Derakhshan, the Iranian blogger from Toronto, was in New York for Ahmadinejad's UN address. He caught up with the Iranian president in a hotel lobby.
"I didn't see a light, though," he said with a bitter laugh.
I was last in Iran in April 2004, a time I now recognize to have been the twilight of the Iranian political reform movement. Most democratic dissidents had already lost faith in the presidency of Khatami, who had ultimately failed to deliver his promised reforms. Some blamed the country's "Supreme Leader," Ayatollah Ali Khamenei -- who holds ultimate power -- and his minions in the security forces, clergy and judiciary for blocking Khatami's reforms.

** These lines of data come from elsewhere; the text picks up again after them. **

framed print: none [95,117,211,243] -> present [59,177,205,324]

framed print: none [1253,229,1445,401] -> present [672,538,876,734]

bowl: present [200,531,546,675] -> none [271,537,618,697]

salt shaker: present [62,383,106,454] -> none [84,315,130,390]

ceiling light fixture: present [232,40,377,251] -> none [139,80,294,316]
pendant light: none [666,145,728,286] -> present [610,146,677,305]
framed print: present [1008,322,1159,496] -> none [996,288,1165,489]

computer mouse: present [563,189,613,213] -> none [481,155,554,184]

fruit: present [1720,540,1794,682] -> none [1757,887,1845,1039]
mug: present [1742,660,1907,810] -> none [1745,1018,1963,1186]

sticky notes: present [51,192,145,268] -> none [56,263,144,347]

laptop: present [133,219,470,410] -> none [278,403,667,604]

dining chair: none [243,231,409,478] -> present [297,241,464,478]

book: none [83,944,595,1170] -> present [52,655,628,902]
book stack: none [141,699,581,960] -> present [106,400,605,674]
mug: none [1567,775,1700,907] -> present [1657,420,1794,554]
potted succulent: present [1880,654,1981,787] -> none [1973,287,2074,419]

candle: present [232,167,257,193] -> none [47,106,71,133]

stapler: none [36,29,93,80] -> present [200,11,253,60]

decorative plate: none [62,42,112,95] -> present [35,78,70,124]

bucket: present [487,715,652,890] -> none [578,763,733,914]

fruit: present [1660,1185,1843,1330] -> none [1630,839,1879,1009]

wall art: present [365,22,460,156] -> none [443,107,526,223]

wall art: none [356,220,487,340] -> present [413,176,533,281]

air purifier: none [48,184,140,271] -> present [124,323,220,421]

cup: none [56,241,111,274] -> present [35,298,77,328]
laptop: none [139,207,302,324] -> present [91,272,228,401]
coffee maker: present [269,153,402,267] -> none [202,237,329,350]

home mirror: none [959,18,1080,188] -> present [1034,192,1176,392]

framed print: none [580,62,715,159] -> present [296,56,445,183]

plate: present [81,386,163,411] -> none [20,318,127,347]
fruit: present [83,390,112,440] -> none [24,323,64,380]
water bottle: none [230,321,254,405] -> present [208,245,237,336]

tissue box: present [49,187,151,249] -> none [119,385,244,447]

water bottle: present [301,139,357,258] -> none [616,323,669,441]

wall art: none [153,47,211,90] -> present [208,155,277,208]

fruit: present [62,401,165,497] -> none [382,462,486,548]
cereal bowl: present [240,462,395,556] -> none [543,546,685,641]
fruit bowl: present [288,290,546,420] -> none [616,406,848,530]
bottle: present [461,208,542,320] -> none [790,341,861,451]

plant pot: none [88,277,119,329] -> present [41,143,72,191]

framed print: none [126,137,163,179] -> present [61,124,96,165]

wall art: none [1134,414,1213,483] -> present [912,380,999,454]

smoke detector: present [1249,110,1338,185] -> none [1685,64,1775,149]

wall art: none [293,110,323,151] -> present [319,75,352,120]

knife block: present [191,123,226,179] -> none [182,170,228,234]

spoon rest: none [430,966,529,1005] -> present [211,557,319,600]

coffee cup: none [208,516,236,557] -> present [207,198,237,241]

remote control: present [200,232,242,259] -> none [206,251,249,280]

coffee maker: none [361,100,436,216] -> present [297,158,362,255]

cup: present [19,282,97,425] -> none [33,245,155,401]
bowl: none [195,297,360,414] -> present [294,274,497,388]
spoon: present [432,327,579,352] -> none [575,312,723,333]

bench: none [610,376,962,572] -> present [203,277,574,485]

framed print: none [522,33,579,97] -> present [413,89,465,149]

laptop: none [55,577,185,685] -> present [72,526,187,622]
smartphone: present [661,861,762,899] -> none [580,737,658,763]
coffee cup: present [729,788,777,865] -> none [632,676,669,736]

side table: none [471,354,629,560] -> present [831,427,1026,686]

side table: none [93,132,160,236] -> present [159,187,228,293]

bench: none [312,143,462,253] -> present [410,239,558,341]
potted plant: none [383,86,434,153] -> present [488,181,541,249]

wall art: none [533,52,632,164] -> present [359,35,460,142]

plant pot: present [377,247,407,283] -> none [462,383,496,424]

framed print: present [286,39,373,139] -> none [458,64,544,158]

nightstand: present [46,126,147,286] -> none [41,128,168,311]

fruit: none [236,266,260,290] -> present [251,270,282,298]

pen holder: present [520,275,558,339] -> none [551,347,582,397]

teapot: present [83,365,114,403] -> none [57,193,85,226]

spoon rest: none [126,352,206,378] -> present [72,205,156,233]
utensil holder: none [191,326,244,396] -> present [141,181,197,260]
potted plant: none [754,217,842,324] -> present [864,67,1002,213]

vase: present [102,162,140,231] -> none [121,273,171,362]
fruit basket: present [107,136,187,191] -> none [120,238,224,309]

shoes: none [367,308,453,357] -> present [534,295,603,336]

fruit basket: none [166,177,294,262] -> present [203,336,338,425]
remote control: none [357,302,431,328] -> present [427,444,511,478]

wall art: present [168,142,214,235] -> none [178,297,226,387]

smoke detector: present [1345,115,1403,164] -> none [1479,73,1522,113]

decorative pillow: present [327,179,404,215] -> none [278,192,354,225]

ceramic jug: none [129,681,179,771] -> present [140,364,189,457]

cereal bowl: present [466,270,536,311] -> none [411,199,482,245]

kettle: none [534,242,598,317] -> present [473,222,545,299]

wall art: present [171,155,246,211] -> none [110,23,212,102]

And it is true that the Khamenei-controlled Guardian Council vetoed 111 of the 297 bills that Khatami endorsed as president. Others blamed Khatami himself for lacking the courage to stand up to the clerics who had transformed their beloved country into a fascist state.
But outside the halls of political power, the defiance and desire for change among so many Iranians seemed irreversible. Almost everyone scorned the government -- some for political reasons, others for its puritanical restrictions on exposed skin, alcohol and rock music. Women pushed their transparent headscarves as far back on their heads as possible, and whiskey flowed freely behind closed doors. I spent a lot of time in the old Persian capital of Esfahan, a beautiful blue-tiled city south of Tehran, passing several evenings with a middle-aged Iranian named Nasser and his elderly uncle Farouk, a former academic who was jailed for a time following the Islamic revolution. We would eat kebabs and get pleasantly drunk on illegal moonshine mixed with "Mecca Cola," a soft drink Iran's leaders presumably hoped would save their countrymen from the corrupting influence of Coke.
In between animated discussion about politics and religion (Nasser and Farouk are both atheists) -- held while Farouk's illegal satellite television broadcast news shows produced by Iranian exiles abroad, music videos and pornography -- Farouk tried to teach me a Persian folk song that was once popular with nomads and shepherds who moved their flocks down from the hills when winter ended. I can still remember its chorus:
Spring is coming. / The flowers are here. / I am going to the desert.
At the time, an Iranian Spring did indeed seem to be just around the corner. Both Farouk and Nasser were full of hope for their country's future. Given the irrepressible optimism of so many Iranians, perhaps they still are. And perhaps they would be correct. Mahmoud Ahmadinejad's presidency could be the "last gasp" of extremist political Islam in Iran, as some have said. But his rise to power has brought a chill to the country, and it is impossible not to fear that darker days lie ahead.